Let's first start with a simple example: minimum two groups for four tosses: if we want to calculate the number of tosses that result in two our more groups. There are a few possibilities (we number the groups like 1
, 2
, etc.):
Two groups:
1112
1122
1222
Three groups:
1123
1223
1233
Four groups:
1234
We know that the value of group G1
will be different then the one for G2
and the one for G2
different from G3
and so on. So it holds that:
G1 != G2 != G3 != ... != Gn
Since there are only two values (heads and tails) this means that if we determine the first group, we have deterimed the value for all groups. If G1
is heads, all even groups are tails and all odd groups are heads.
So this means that for every combination above, there are exactly two configurations. This means that for the case n=4,m=1
, there are 2×7=14 configurations (which is exactly what we get with get when we work it out with the program in your question).
Now the only problem we still have to face is how we are going to count these super-configurations. We can do this by introducing what I would call upgrade notation:
You notate an increase of the group with 1
and the same group with 0
.
So now 1223
becomes 0101
: we upgrade the group on the second and the fourth index. And 1234
is 0111
. How does this help? Well in fact for k groups, we only have to count the number of combinations with k-1 upgrades. So this means the number of combinations (k-1 nCr n-1). With n the length of the string (or the total number of tosses), and k the number of groups*. Now (k-1 nCr n) is defined as: (n-1)!/((k-1)!*(n-k)!). With !

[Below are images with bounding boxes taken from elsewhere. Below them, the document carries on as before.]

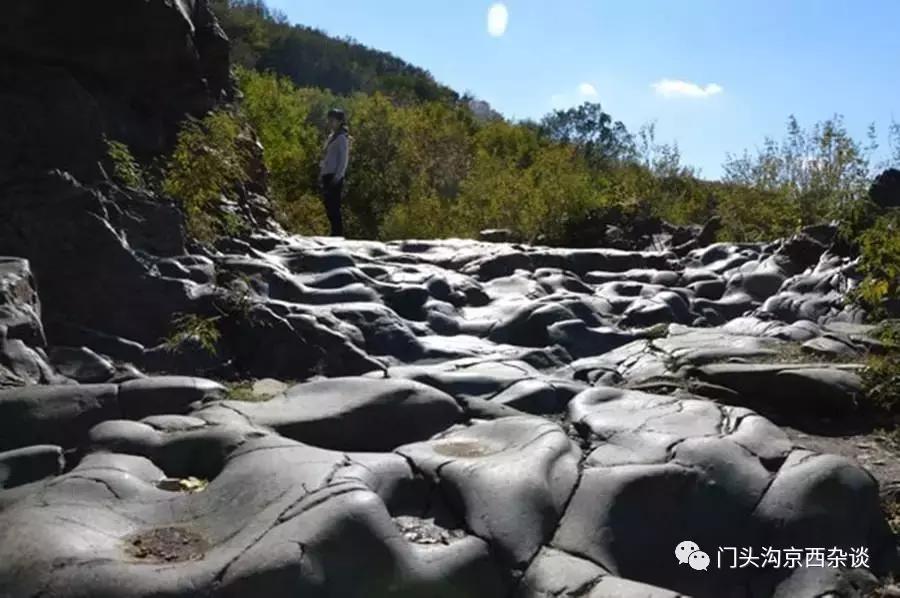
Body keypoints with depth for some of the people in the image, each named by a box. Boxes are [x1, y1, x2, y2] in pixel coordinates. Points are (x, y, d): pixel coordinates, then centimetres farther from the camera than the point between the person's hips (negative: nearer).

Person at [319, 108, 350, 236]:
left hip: (334, 177, -9)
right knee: (329, 208, 9)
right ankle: (335, 234, 16)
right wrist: (321, 173, 15)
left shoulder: (342, 138, -6)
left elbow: (344, 160, -12)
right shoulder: (331, 137, 18)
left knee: (334, 208, -11)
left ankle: (338, 235, -8)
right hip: (327, 176, 9)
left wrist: (337, 177, -20)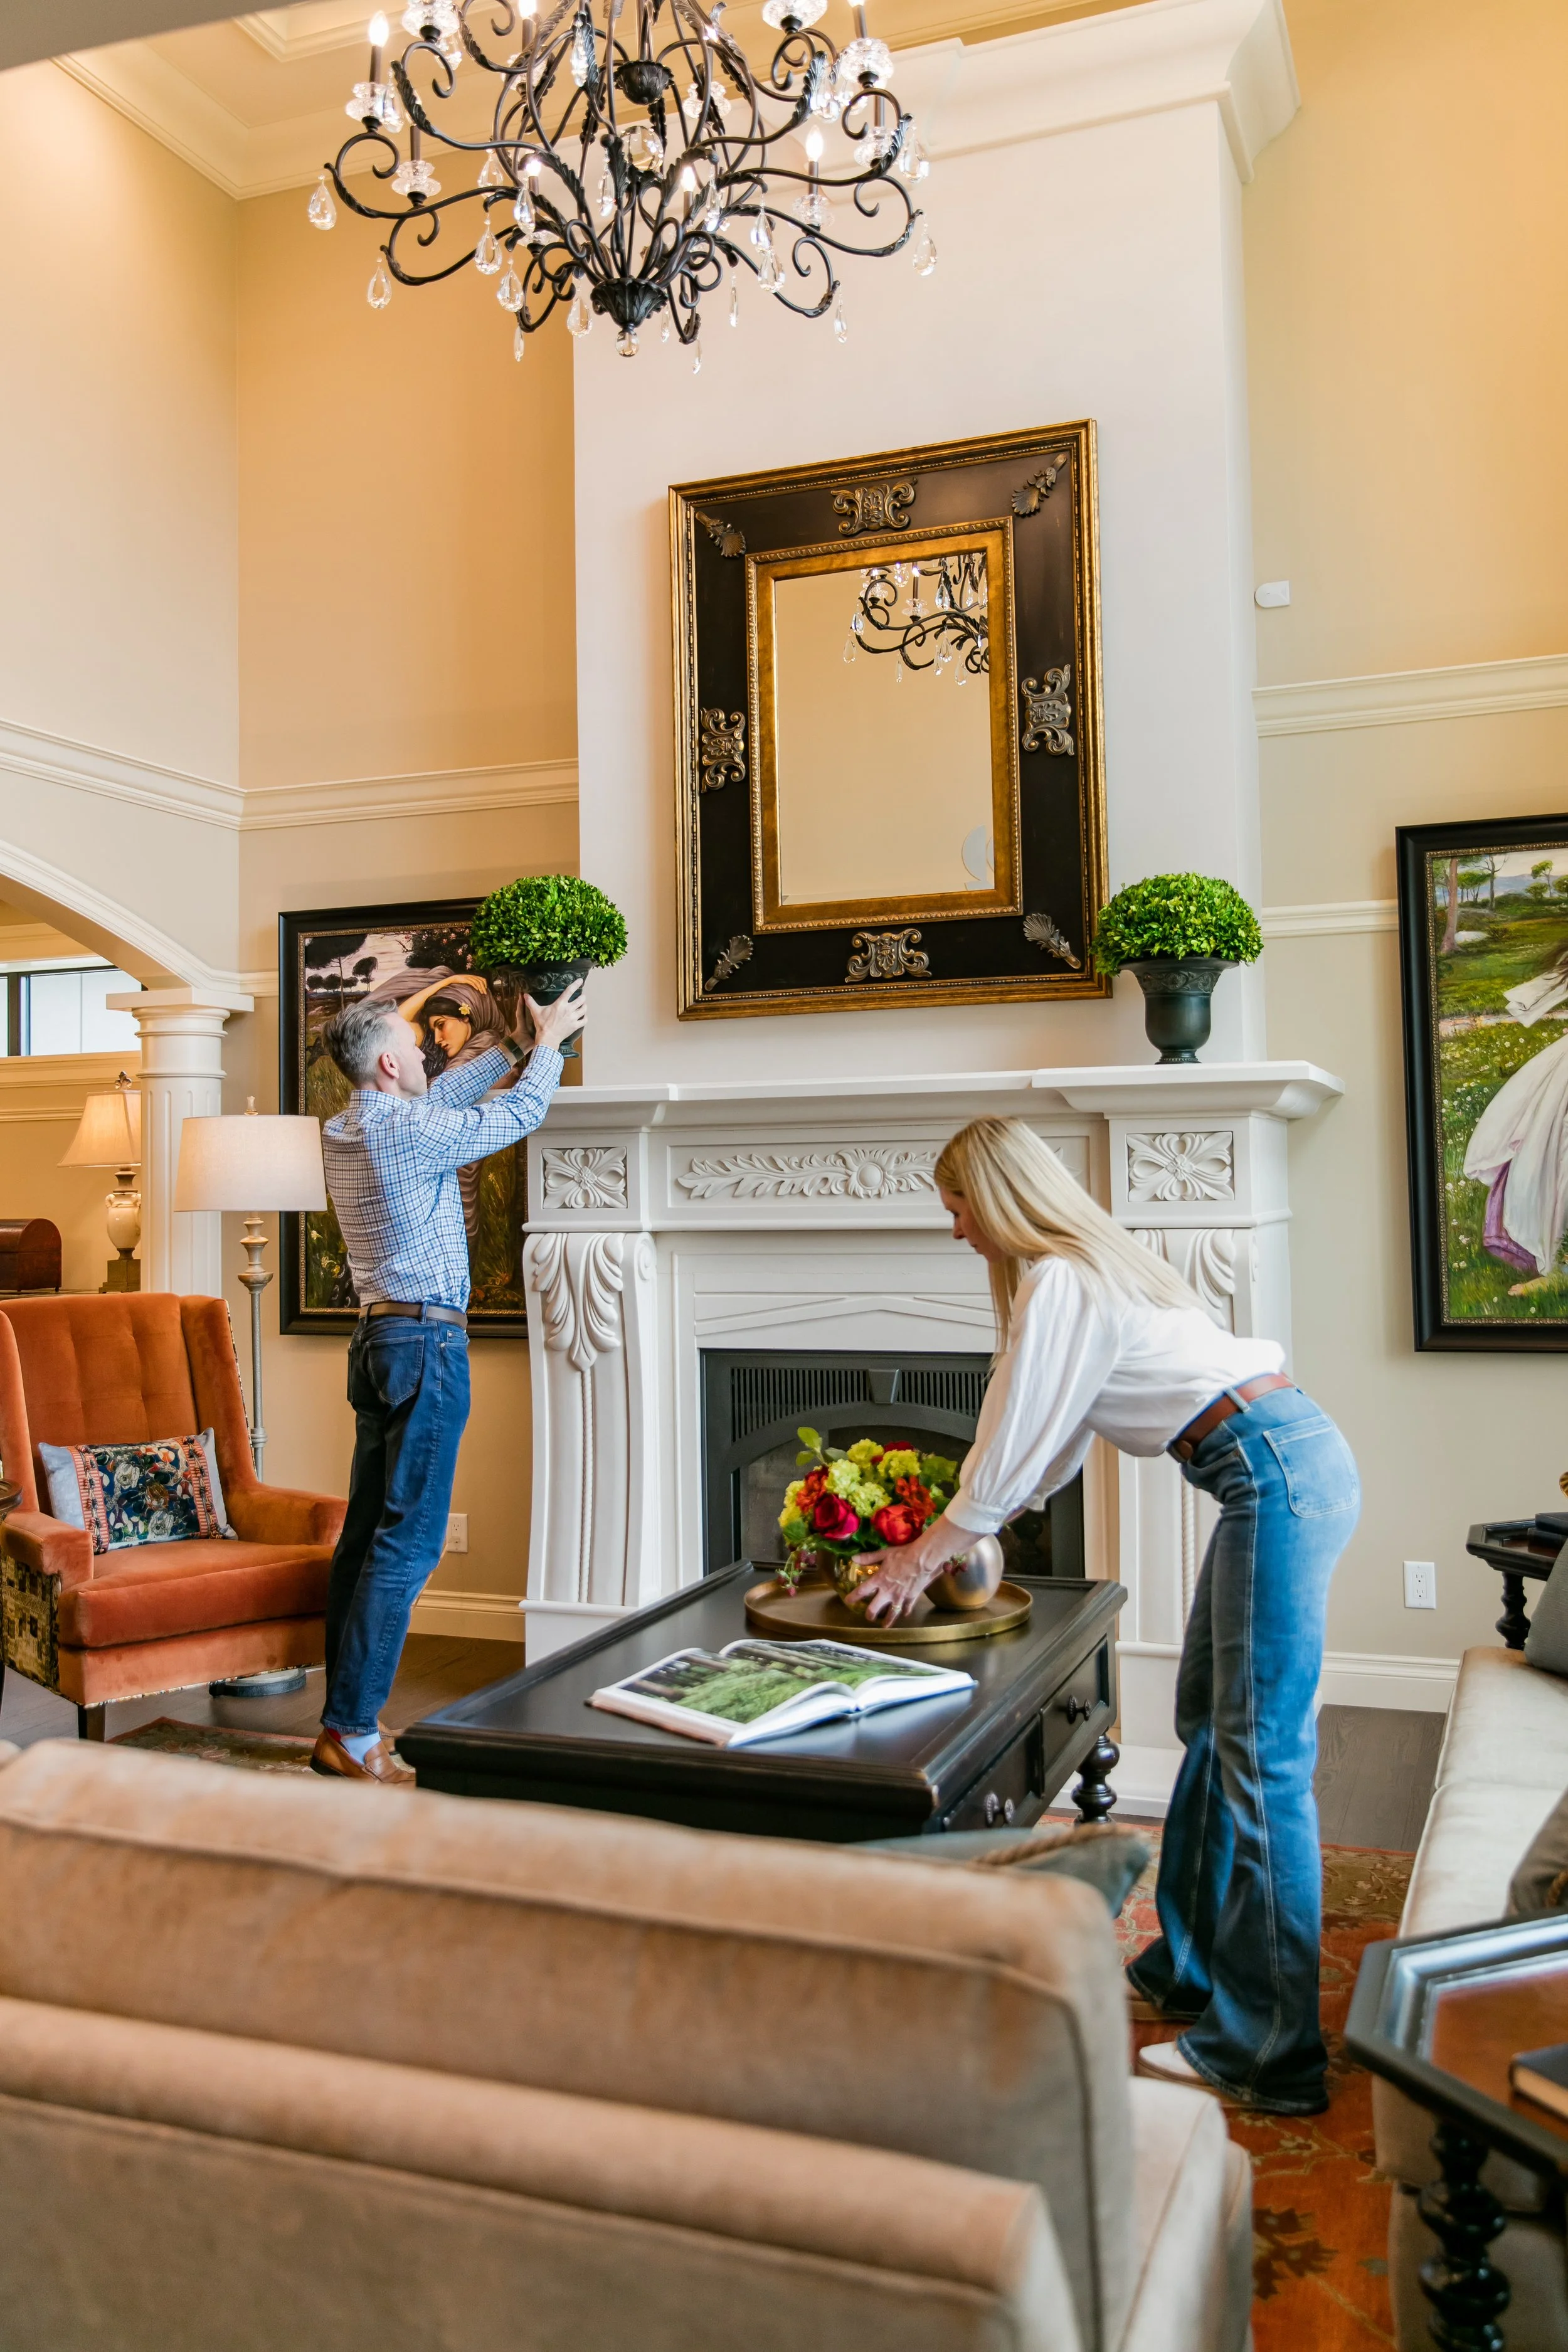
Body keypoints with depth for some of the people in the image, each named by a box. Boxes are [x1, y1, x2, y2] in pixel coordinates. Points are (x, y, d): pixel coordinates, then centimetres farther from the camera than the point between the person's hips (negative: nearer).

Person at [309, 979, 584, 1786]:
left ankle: (342, 1721, 16)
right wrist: (549, 1040, 13)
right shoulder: (411, 1132, -15)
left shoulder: (344, 1130, 10)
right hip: (426, 1342, -9)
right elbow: (518, 1116, -3)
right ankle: (352, 1733, -4)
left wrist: (514, 1044, 30)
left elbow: (441, 1096, 25)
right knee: (407, 1542, -6)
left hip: (378, 1339, 9)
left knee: (366, 1532, 11)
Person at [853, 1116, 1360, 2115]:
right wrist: (951, 1542, 27)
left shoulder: (1057, 1283, -11)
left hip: (1277, 1473, -11)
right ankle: (1192, 1969, 30)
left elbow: (1011, 1452, -8)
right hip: (1285, 1464, 11)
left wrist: (925, 1556, 6)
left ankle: (1269, 2053, 1)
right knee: (1210, 1724, 18)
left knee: (1262, 1756, -7)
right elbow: (1053, 1444, 25)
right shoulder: (1087, 1266, 20)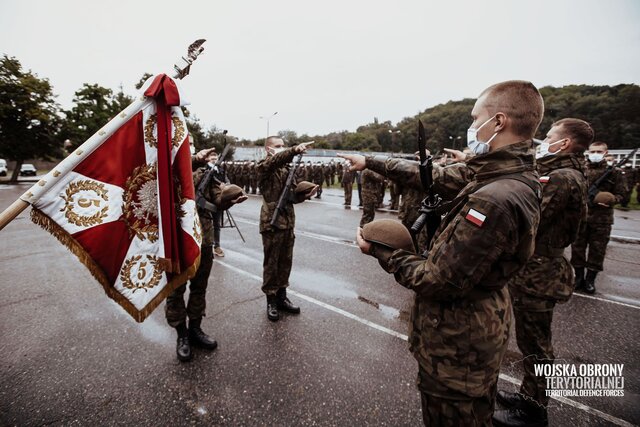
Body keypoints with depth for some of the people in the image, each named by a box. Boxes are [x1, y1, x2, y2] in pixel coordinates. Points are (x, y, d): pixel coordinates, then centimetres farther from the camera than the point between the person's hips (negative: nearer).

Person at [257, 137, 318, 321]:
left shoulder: (286, 169, 16)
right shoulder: (263, 166, -4)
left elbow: (293, 194, 12)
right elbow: (276, 160, -28)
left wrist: (305, 194, -8)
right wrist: (294, 150, -44)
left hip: (288, 221, 7)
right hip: (272, 221, -6)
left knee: (286, 261, 13)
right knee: (271, 263, 4)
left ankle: (282, 296, 28)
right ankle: (271, 301, 18)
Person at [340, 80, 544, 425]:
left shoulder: (494, 200, -33)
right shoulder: (515, 178, -2)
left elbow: (439, 282, -28)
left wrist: (379, 252, -15)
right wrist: (370, 161, 9)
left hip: (455, 346, -8)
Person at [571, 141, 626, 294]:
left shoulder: (613, 172, 4)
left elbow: (620, 194, 6)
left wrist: (611, 199, -14)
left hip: (602, 219, 0)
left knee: (597, 250, 6)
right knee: (577, 247, 6)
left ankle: (590, 279, 20)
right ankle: (579, 277, 20)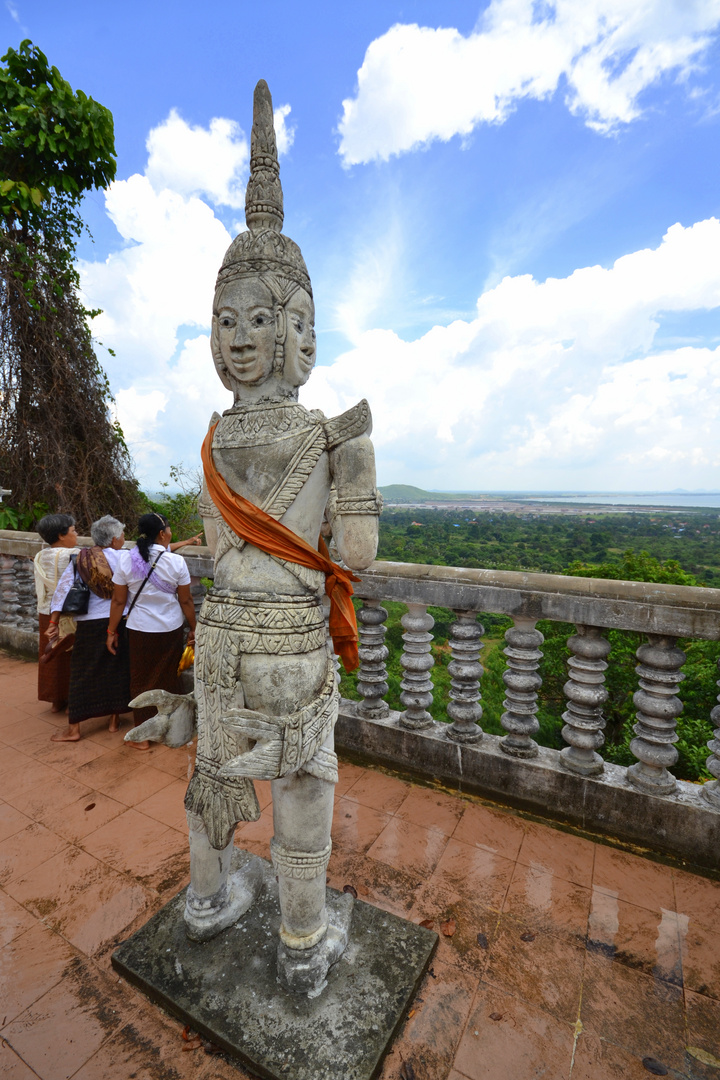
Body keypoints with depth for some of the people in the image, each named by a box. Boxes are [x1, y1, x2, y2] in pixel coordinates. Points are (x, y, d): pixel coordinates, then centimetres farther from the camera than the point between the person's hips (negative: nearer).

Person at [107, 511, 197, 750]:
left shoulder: (125, 559, -8)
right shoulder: (176, 562, -11)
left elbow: (118, 601, -3)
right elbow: (186, 601, -5)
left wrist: (112, 631, 8)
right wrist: (193, 629, 7)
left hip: (140, 629, 1)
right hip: (171, 629, 0)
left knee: (141, 680, 14)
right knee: (169, 678, 15)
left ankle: (143, 736, 24)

the factorial. I borrowed a way to calculate nCr
from here:
import operator as op
from functools import reduce
def ncr(n, r):
r = min(r, n-r)
if r == 0: return 1
return reduce(op.mul,range(n-r+1,n+1))//reduce(op.mul,range(1,r+1))
And now the last step is only to calculate the number of combinations (times two) for every k
higher than m
up to n
. So:
def group_num(n,m):
total = 0
for i in range(m+1,n+1):
total += ncr(n-1,i-1)
return 2*total
or putting it into a one-liner:
def group_num(n,m):
return 2*sum(ncr(n-1,i-1) for i in range(m+1,n+1))
Now we can test our code:
>>> group_num(4,1)
14
>>> group_num(10,6)
260
>>> group_num(200,110)
125409844583698900384745448848066934911164089598228258053888
>>> group_num(500,260)
606609270097725645141493459934317664675833205307408583743573981944035656294544972476175251556943050783856517254296239386495518290119646417132819099088
Which are the expected numbers (for the first two). As you can see the total amount blows up enormously so even the fastest algorithm to count the number of tosses one at a time will easily be outperformed by this approach (the results were calculated in less than a second).
The ncr
function can be calculated in O(n) (but this can even be improved by using a memoize on the factorial for instance); and the group_num
function is thus computed (without memoize optimization) in O((n-m)×n). Which thus completely outfactors the exponential behavior.